We invite others to join us in these explorations. There are many opportunities for research. For example, a future effort could study the health benefits associated with learning in a community: Can learning in retirement protect against memory loss or diminished mobility? How does it compare to other social activities such as bridge or arts clubs, volunteer work, or religious attendance? How does it compare to writing on your own? How do those who choose to write about themselves already differ from those who don’t? Do learning styles change with age? Do seminars work better than lectures? What benefits persist if the person learning is mostly interacting with a computer? If some learning communities work better than others, how and why is this so?

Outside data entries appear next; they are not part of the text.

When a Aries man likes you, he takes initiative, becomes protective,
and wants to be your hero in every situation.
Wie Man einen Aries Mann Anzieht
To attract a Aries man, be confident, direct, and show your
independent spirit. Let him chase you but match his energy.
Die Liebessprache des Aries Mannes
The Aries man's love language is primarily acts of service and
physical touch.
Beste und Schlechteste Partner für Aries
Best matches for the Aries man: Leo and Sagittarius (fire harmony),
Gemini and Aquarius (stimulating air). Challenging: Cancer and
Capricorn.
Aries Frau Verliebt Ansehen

In this book we don’t try to integrate our findings with a systematic review of others’ work. We also recognize that HILR members are mostly educated, professional, older people with incomes above the national median for our age group. Those interested in additional research might therefore include comparisons with adults of different economic and educational levels, with other lifestyles or occupations, and in other settings.

Interest in studies of aging already extends to other institutes for learning in retirement. Those of us who started the New Pathways project have met with people from a dozen such institutes to exchange ideas about enriching curricula through conversations on aging and death. As Sharon Sokoloff, Director of the Brandeis Osher Lifelong Learning Institute, said: “All of us are engaged in making meaning of this stage of life.”

We hope this volume inspires elders to put their limitations aside and rather than passively accept the downside, be open to the opportunities of aging. The sources of resilience, optimism, and new forms of creativity are the same wellsprings that inspire people to join organizations focused on learning or other stimulating and supportive groups in the first place. The more we can create, map, and exchange varieties of pathways for aging, the smoother the journey for each of us.

We invite each of you to join us as together we make our aging a positive adventure.